Die in der Verordnung kundgemachte Bundeshöchstzahl entspricht, da sie von falschen Daten aus berechnet wurde, nicht der gesetzlichen Vorgabe des ersten Satzes des §12a Abs1 AuslBG.
Die Ausführungen des Bundesministers, daß die Bundeshöchstzahl während des ganzen Jahres um mehr als 10.000 überschritten war, sodaß weder die fehlerhafte Ermittlung noch die Abrundung der Bundeshöchstzahl eine tatsächliche Wirkung gehabt hätten, sind nicht geeignet, die Prüfung und Aufhebung der Verordnung zu verhindern, da der Verfassungsgerichtshof eine präjudizielle Norm losgelöst von den Auswirkungen auf den Anlaßfall zu prüfen hat (s VfSlg 9755/1983, 11190/1986).
Von der gemäß §12a Abs1 AuslBG kundgemachten (in concreto fehlerhaft berechneten und abgerundeten) Bundeshöchstzahl errechnet sich auch jene Zahl, bis zu der die durch §12a Abs2 AuslBG vorgesehene Überschreitung der Bundeshöchstzahl um einen Prozentpunkt zulässig ist. Daß die Gesamtzahl der unselbständig beschäftigten und arbeitslosen Ausländer den Anteil von 9 Prozent am österreichischen Arbeitskräftepotential überschritten habe, wird auch vom Bundesminister für Arbeit und Soziales nicht behauptet. Insofern ist daher die Relevanz der unterlaufenen Fehler nicht zu leugnen.

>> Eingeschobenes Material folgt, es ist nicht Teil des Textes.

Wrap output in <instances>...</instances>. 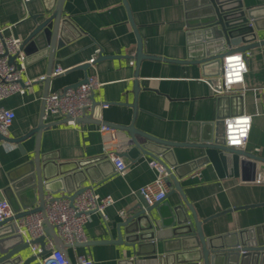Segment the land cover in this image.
Masks as SVG:
<instances>
[{"label":"crops","instance_id":"crops-1","mask_svg":"<svg viewBox=\"0 0 264 264\" xmlns=\"http://www.w3.org/2000/svg\"><path fill=\"white\" fill-rule=\"evenodd\" d=\"M240 1L247 10H259L262 29L259 38L264 39V0ZM199 3L201 1L195 2L193 7L200 6ZM55 7L56 0H0V28L6 30L5 35L25 41L36 28L33 17L44 14L46 9L53 12ZM186 7V0H65L63 16L71 19L83 33L56 51L52 73L61 68L65 70L64 74L52 77L48 86L39 80L26 94H14L2 102L4 108L16 114L6 136L21 138L39 125L46 93L62 92L87 76L96 75L102 86L96 91L95 100L109 107L97 106L84 122L76 126L66 124L57 116L45 118V123L50 126L41 137L44 154L57 153L61 163L106 156L105 145L109 136L99 131L101 123L134 126L176 143L210 138L220 112V95L210 85L208 77H203L198 65L187 63L188 51L194 50L196 45L187 38L191 31L188 25L195 19L188 17ZM136 30L142 39L143 53L155 57L143 60L139 67ZM101 53L107 58L99 60ZM250 53L245 86L229 94L237 99L224 106H228L229 115L233 113V106V110L240 109L242 114L252 116L249 141L245 148L237 150L264 159V47L250 50ZM94 59L99 61L93 65L91 61ZM86 64L91 66L87 70L82 69L81 66ZM50 65L49 56L27 57V71L22 75V81L25 83L29 79L47 76ZM137 82L140 89L136 92ZM116 141L122 146V155L129 169L121 176L116 174L112 162L104 163L100 171L108 176L100 182L88 181L83 185L84 188H94L101 196L110 195L115 199V204L106 208V217L91 215L85 227L87 243L116 239L117 225L141 199L145 200L139 190L157 176L151 166V157L141 155L132 159L128 155L130 138L127 132L117 130ZM35 145V137L27 140L24 143L27 153L23 154L17 144L0 142V199L6 197L3 191L13 177L24 180L26 171L22 167L29 162ZM174 153L179 164L204 156V151L197 148H175ZM256 164L253 173H243L241 169L240 175L264 177V163ZM180 183L201 222L226 212L203 223L207 238L250 228H261L264 237V184L228 175L220 177L212 164L199 167ZM169 188L167 199L162 204L165 213L183 204L175 185L172 183ZM64 195L61 193L57 197ZM253 205L256 206L227 212ZM34 206L37 207L38 202ZM26 219L21 221L23 230L27 228ZM50 242L47 238L46 243ZM160 245L159 252L164 254L163 245ZM196 246L193 236L183 247L171 241L169 254L175 256V261L172 258L168 264H204L203 261L195 262L200 258ZM67 254L73 264L80 255L93 259L95 264H119L124 257L131 258L124 247L115 244L67 246ZM179 259L184 263H178ZM246 264H264V255Z\"/></svg>","mask_w":264,"mask_h":264},{"label":"water","instance_id":"water-1","mask_svg":"<svg viewBox=\"0 0 264 264\" xmlns=\"http://www.w3.org/2000/svg\"><path fill=\"white\" fill-rule=\"evenodd\" d=\"M199 1H201L200 6L193 7L194 3ZM64 3L65 0H56L53 12L46 9L44 14L34 16L36 28L23 43V50L28 58L49 56L51 65L45 79L46 86L52 79V61L56 51L83 33L71 19L63 16ZM186 3L188 17L195 19L193 24L188 25L191 31L187 33V38L190 43L196 45L194 50L189 49L187 63L198 65L203 77H208L211 86H216L222 75V64L226 55L246 53L264 47V39L259 38V32L262 30L259 26L261 21L258 15L259 10L245 9L240 0H186ZM131 23L135 26L132 17ZM136 33L138 39L137 66L139 67L143 60H153L155 57L143 53L141 36L137 30ZM103 58L107 57L101 53L98 59ZM98 59L94 60L93 65L99 61ZM10 61L14 62L15 57H11ZM90 66L91 64H86L81 68L87 70ZM87 78L88 76L73 87L85 83ZM139 89L140 86L137 82L135 91L137 92ZM47 95L48 93L44 97L39 125L35 129L18 139L0 135V142L17 144L23 154L27 153L24 143L33 137L36 140L33 155L29 162L22 167L26 171L24 180L13 177L11 184L3 191L15 215L0 222V264H44L45 257L50 253V250L46 248L47 238L52 240L55 248L64 254L67 264H73L68 257L67 246L48 220L44 222L45 235L30 242L19 232L23 227L21 221L33 214L45 212L47 193L56 197L64 193L70 195V198L74 200L84 191L85 183L88 181L97 183L108 176L100 171L102 164L111 162L107 156L61 163L57 153L44 154L41 151L42 133L50 126L45 123ZM236 99V96L231 95L219 96L220 112L217 121L213 124V134L210 138L199 142H170L134 126L106 124L129 134L130 151L128 155L132 159L143 155L161 163L169 174V185L172 183L175 185L183 199V204L165 213L162 204L167 198L163 202L152 205L146 199H141L140 203L132 208L125 219L117 225L116 239L91 241L76 244V247L115 244L124 247L131 256V258L124 257L119 264H168L172 258L175 261V256L169 254L171 252L168 247L169 243L175 241L183 247L188 238L193 236L200 254V258L195 262L246 264L253 258H260L264 255V237L261 235V228H250L207 238L203 232V223L226 212L201 222L180 183V180L188 177L205 164H212L220 177L228 175L247 182L255 180L256 175L255 177L240 175L239 171L242 169L243 173L250 171L253 173L257 166L256 163H264V159L252 153L243 154L237 149L226 147L225 119L241 115L243 112L240 109L234 108L233 110L232 106L233 113L229 115L230 112L227 113L228 106L224 105ZM84 121L85 119L79 120L78 124ZM64 122L66 123V121ZM138 138L144 141L141 142ZM175 148L201 149L204 151V156L185 164H179L175 158ZM30 198L33 200L30 201ZM36 202H38L37 207L34 206ZM255 206H243L227 210V212ZM160 244L163 245L164 254L159 252ZM32 245H39L42 252L33 253ZM178 263H184V260L179 259Z\"/></svg>","mask_w":264,"mask_h":264},{"label":"built area","instance_id":"built-area-1","mask_svg":"<svg viewBox=\"0 0 264 264\" xmlns=\"http://www.w3.org/2000/svg\"><path fill=\"white\" fill-rule=\"evenodd\" d=\"M26 2L30 0H25ZM5 29L0 28V135L6 136L12 127L16 114L13 110L6 109L2 102L14 94H26L33 83L45 81L47 76L39 79L22 81V75L27 71V56L23 50L24 41L13 36L5 35ZM250 51L246 53H231L224 57L222 64V75L216 86H213L219 95H229L237 88H244L245 76L248 72L247 58ZM15 57L11 62L10 58ZM95 60V59H94ZM94 60L91 61L93 64ZM134 64V62H132ZM65 70L58 68L51 77L64 74ZM102 86L96 75L89 76L87 81L77 87H67L62 92L49 93L45 99V118L57 116L66 121V124L76 126L79 120L90 116L97 106L108 108V104L97 103L95 93ZM252 116L241 114L230 116L225 119V141L226 147L233 149L245 148L252 129ZM99 131L109 136L105 145V154L113 163L115 172L124 176L129 165L122 155L123 149L117 143V130L109 125L101 124ZM151 166L156 170V179L142 187L139 192L149 204L163 202L170 191L169 174L158 160H152ZM264 184V177L256 175L253 181ZM46 209L44 213L33 214L26 219V230L20 229L28 242L45 235V220L53 226L57 235L66 246L76 248V244L87 243L85 227L89 223L92 214L105 216L106 208L115 204V199L110 196H101L94 188H85L74 200L70 195L56 197L46 195ZM10 202L6 198L0 199V222L13 217ZM24 220V219H23ZM49 255L45 257L44 264H67L64 254L55 248L51 240L46 243ZM33 253H41L39 245H32ZM76 264H95L94 260L84 255L77 256Z\"/></svg>","mask_w":264,"mask_h":264}]
</instances>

Eine Auslegung des §12a Abs1 iVm §4 Abs7 AuslBG dahin, daß im Falle des Unterbleibens der Kundmachung bzw im Fall ihrer Aufhebung die Behörden bei Entscheidung über einen Antrag auf Erteilung einer Beschäftigungsbewilligung in jedem Einzelfall zu berechnen hätten, ob mit der Erteilung der Bewilligung die zulässige Höchstzahl überschritten wird, verbietet sich aus verfassungsrechtlichen Überlegungen. Denn dadurch würde die Erteilung von Beschäftigungsbewilligungen von zeitlichen Zufälligkeiten abhängig gemacht, die zu einer sachlich nicht mehr begründbaren Unterscheidung zwischen verschiedenen Bewilligungswerbern in materiell gleicher Lage führen müßte (vgl VfSlg 7708/1975, 10620/1985).

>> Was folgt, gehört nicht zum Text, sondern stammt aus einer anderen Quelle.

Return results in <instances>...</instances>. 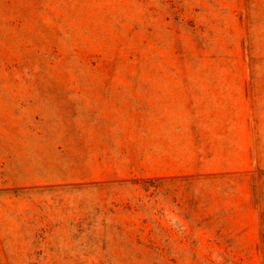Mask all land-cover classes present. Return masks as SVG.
I'll use <instances>...</instances> for the list:
<instances>
[{
  "label": "rangeland",
  "instance_id": "rangeland-1",
  "mask_svg": "<svg viewBox=\"0 0 264 264\" xmlns=\"http://www.w3.org/2000/svg\"><path fill=\"white\" fill-rule=\"evenodd\" d=\"M0 264H264V0H0Z\"/></svg>",
  "mask_w": 264,
  "mask_h": 264
}]
</instances>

Der Verfassungsgerichtshof braucht dabei der Frage nicht weiter nachzugehen, welche bei der Anwendung des AuslBG erforderlichen Rechenoperationen durch die vorgenommene Abrundung tatsächlich erheblich erleichtert werden. Hätte der Gesetzgeber auf solche verwaltungsökonomische Gründe Bedacht nehmen wollen, so hätte er der verordnungserlassenden Behörde eine diesbezügliche gesetzliche Ermächtigung erteilen müssen. Mangels einer solchen muß eine Verordnung als gesetzwidrig qualifiziert werden, die die Bundeshöchstzahl niedriger festsetzt, als sich dies bei Anwendung der im Gesetz genannten Berechnungsgrößen rechnerisch ergibt.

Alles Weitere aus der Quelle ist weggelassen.